[Assignment] Lines below that hold the word "Left" must be copied in full.

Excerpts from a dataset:
————

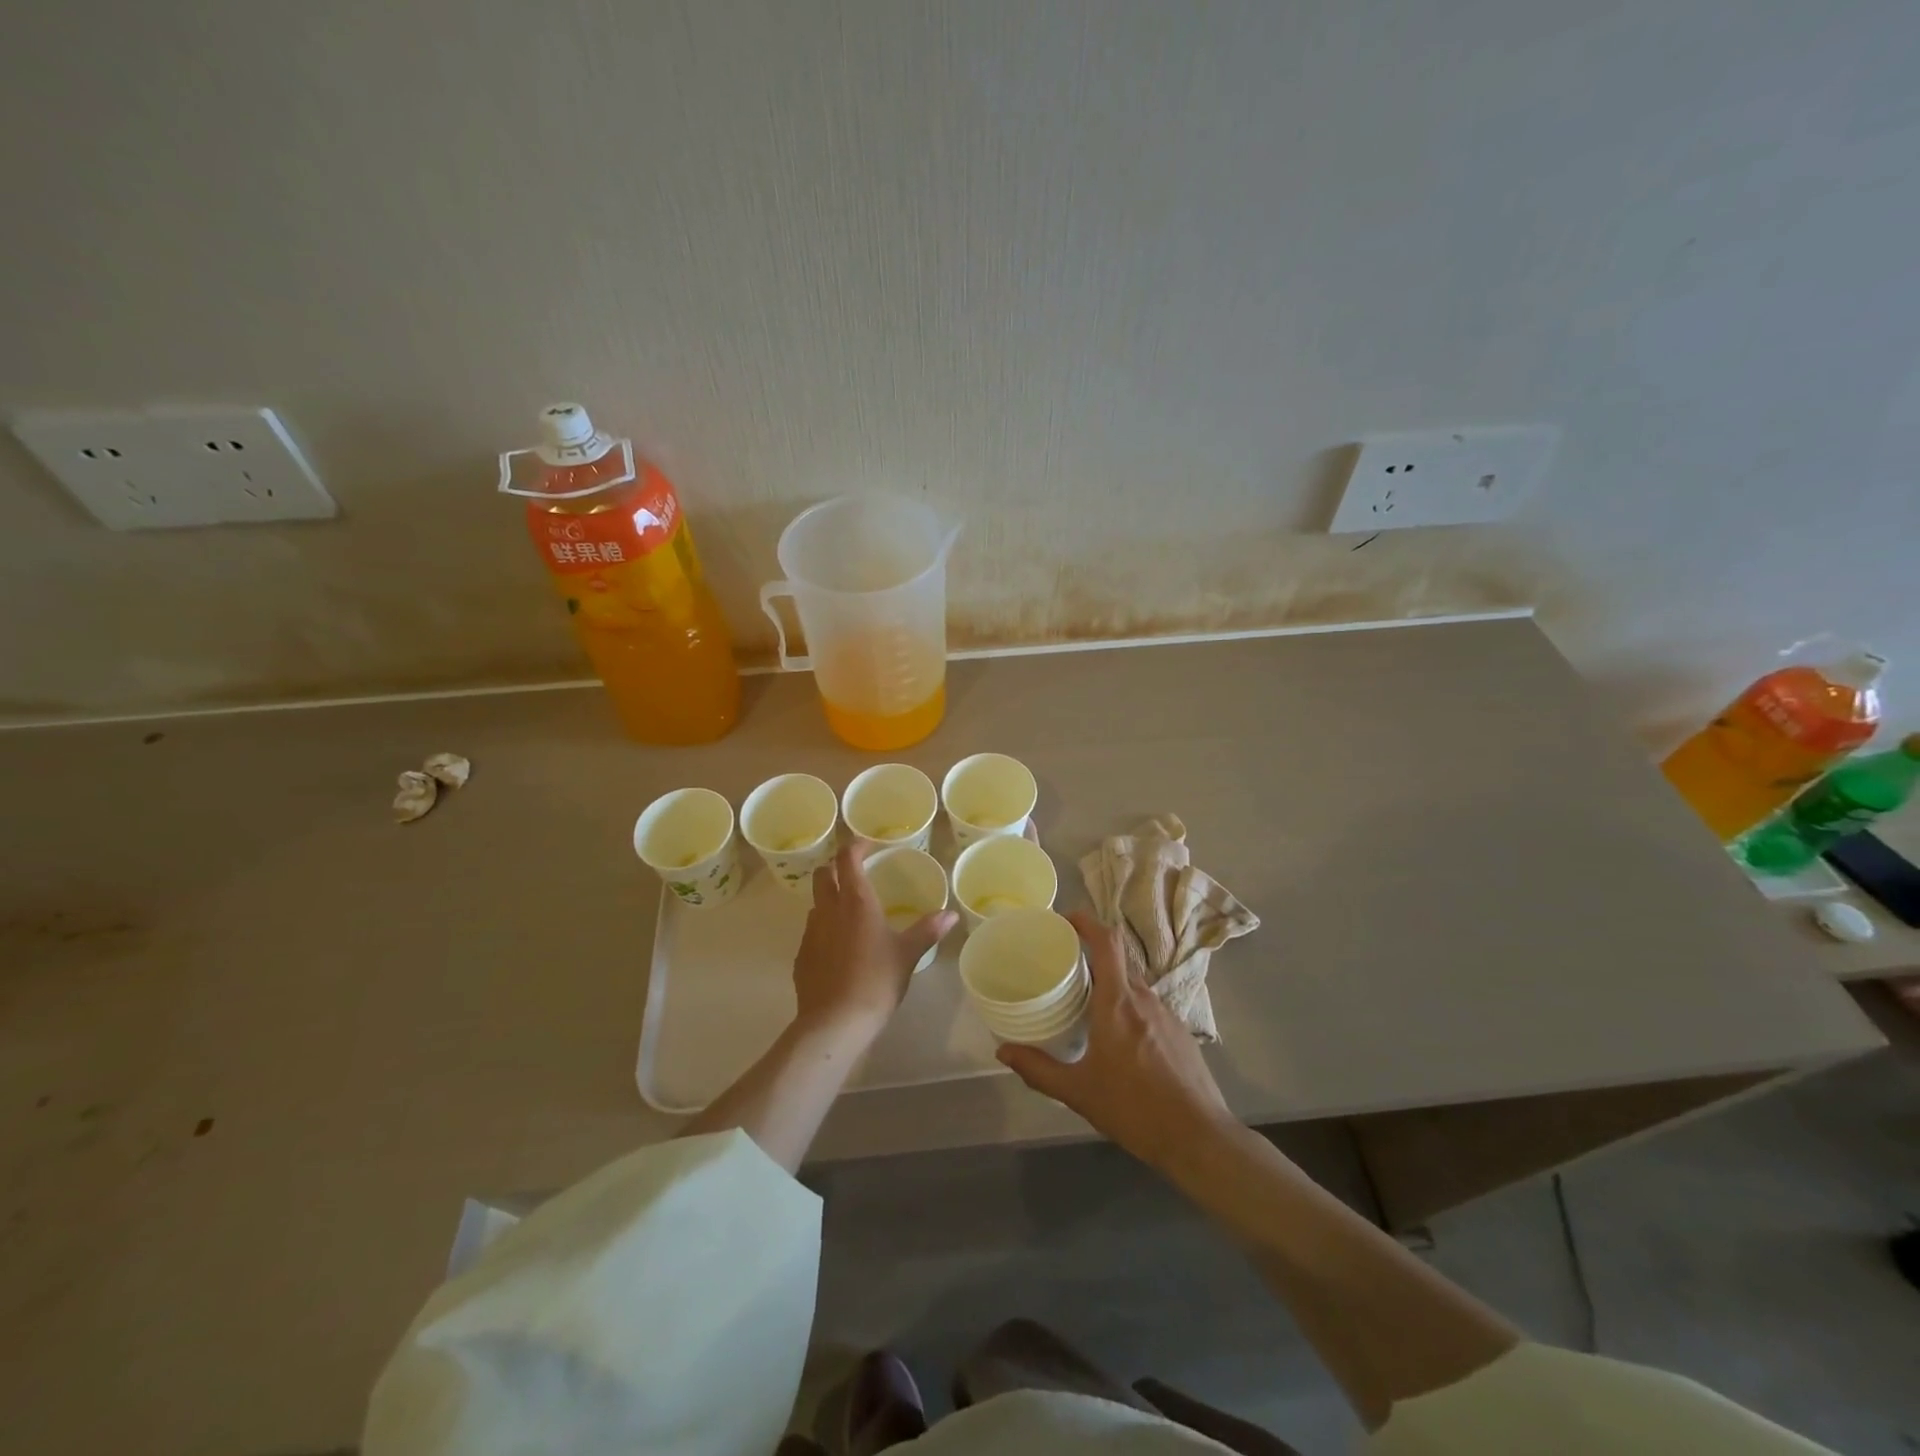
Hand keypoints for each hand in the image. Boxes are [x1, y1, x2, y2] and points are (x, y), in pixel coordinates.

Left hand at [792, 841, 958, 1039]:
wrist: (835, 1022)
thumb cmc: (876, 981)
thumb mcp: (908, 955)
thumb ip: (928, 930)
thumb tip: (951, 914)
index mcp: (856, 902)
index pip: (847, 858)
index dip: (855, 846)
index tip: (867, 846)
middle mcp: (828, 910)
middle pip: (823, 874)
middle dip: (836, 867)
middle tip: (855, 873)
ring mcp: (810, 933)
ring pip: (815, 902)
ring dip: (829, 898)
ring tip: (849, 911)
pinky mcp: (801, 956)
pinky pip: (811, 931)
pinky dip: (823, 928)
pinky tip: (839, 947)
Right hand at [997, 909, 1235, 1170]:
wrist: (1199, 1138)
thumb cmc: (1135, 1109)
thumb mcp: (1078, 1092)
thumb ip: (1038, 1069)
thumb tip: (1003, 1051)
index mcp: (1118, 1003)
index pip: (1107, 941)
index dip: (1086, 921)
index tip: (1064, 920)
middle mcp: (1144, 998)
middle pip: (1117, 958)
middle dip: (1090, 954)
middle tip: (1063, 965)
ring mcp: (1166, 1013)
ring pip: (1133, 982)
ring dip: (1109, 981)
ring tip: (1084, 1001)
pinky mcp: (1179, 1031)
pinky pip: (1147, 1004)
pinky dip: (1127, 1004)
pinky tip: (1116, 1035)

————

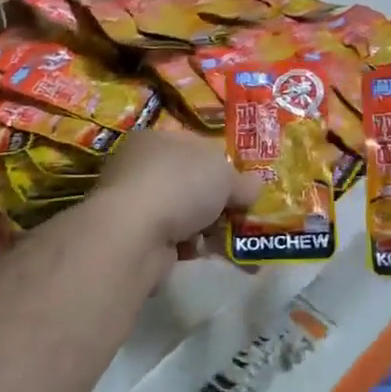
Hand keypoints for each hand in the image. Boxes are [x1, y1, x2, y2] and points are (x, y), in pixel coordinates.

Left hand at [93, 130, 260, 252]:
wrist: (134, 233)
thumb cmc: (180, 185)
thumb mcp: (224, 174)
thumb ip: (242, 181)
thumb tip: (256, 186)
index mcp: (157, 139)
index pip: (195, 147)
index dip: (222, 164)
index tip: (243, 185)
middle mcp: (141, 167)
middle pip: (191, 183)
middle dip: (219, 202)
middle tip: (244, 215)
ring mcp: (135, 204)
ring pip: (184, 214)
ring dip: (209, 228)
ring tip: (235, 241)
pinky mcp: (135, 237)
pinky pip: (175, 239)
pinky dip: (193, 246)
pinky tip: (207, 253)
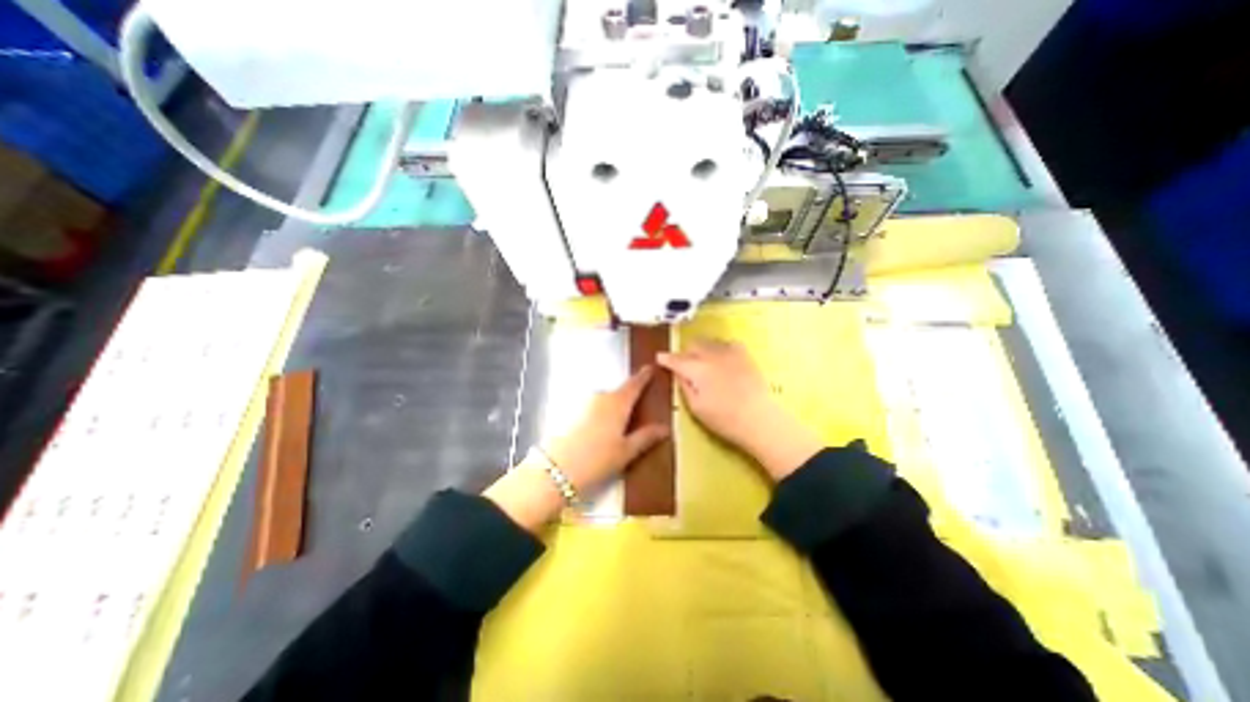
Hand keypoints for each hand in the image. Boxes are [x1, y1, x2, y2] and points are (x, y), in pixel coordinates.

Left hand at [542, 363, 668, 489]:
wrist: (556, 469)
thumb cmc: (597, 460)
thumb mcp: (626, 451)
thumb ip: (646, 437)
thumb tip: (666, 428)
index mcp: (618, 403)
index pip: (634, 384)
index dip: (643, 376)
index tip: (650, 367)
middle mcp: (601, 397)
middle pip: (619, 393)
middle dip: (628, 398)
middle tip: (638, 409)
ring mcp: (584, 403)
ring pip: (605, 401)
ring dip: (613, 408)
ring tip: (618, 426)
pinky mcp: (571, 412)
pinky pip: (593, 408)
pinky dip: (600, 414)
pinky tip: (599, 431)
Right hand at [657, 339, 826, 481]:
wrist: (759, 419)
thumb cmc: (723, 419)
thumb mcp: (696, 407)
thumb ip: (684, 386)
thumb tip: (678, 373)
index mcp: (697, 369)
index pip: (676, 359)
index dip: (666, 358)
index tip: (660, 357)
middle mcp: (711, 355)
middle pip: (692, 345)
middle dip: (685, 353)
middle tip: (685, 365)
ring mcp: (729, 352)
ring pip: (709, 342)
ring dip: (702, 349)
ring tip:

————

[Task response]
Left hand at [792, 841, 958, 1039]:
Left hand at [93, 130, 260, 252]:
Left hand at [542, 363, 668, 489]:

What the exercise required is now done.